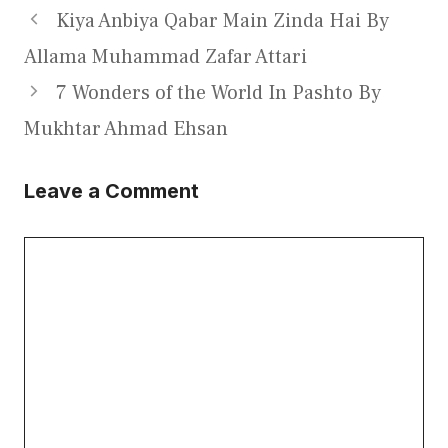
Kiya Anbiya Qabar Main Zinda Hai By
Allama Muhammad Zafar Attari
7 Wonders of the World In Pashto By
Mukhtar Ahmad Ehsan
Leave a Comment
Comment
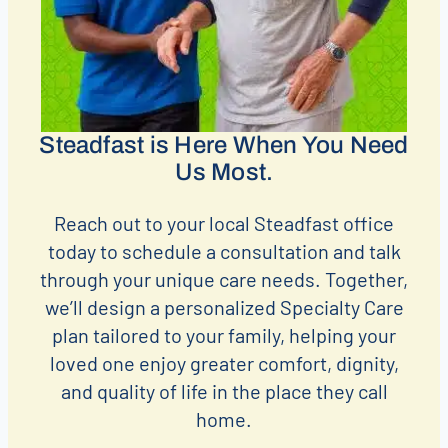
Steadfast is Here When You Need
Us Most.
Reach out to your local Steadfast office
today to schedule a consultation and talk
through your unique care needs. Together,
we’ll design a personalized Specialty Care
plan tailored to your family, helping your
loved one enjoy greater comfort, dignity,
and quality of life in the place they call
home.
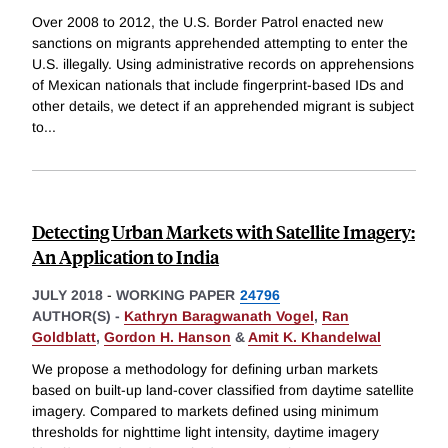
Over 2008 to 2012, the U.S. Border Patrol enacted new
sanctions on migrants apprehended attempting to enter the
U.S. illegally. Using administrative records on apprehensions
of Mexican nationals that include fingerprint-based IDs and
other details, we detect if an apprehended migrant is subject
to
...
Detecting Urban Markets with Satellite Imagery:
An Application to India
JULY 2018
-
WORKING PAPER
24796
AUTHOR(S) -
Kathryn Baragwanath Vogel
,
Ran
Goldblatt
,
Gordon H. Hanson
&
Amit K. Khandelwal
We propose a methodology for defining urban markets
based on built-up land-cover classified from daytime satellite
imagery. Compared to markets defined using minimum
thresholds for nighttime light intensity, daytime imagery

◆ YOUR OBJECTIVE
Lay out the lines above as a JSON list of strings, one string per line, and skip any blank lines. Leave the pictures out of the answer.

◆ WORKED SOLUTION
[
  "Kiya Anbiya Qabar Main Zinda Hai By",
  "Allama Muhammad Zafar Attari",
  "7 Wonders of the World In Pashto By",
  "Mukhtar Ahmad Ehsan",
  "Leave a Comment",
  "Comment",
  "Steadfast is Here When You Need",
  "Us Most.",
  "Reach out to your local Steadfast office",
  "today to schedule a consultation and talk",
  "through your unique care needs. Together,",
  "we’ll design a personalized Specialty Care",
  "plan tailored to your family, helping your",
  "loved one enjoy greater comfort, dignity,",
  "and quality of life in the place they call",
  "home.",
  "Over 2008 to 2012, the U.S. Border Patrol enacted new",
  "sanctions on migrants apprehended attempting to enter the",
  "U.S. illegally. Using administrative records on apprehensions",
  "of Mexican nationals that include fingerprint-based IDs and",
  "other details, we detect if an apprehended migrant is subject",
  "to",
  "...",
  "Detecting Urban Markets with Satellite Imagery:",
  "An Application to India",
  "JULY 2018",
  "-",
  "WORKING PAPER",
  "24796",
  "AUTHOR(S) -",
  "Kathryn Baragwanath Vogel",
  ",",
  "Ran",
  "Goldblatt",
  ",",
  "Gordon H. Hanson",
  "&",
  "Amit K. Khandelwal",
  "We propose a methodology for defining urban markets",
  "based on built-up land-cover classified from daytime satellite",
  "imagery. Compared to markets defined using minimum",
  "thresholds for nighttime light intensity, daytime imagery"
]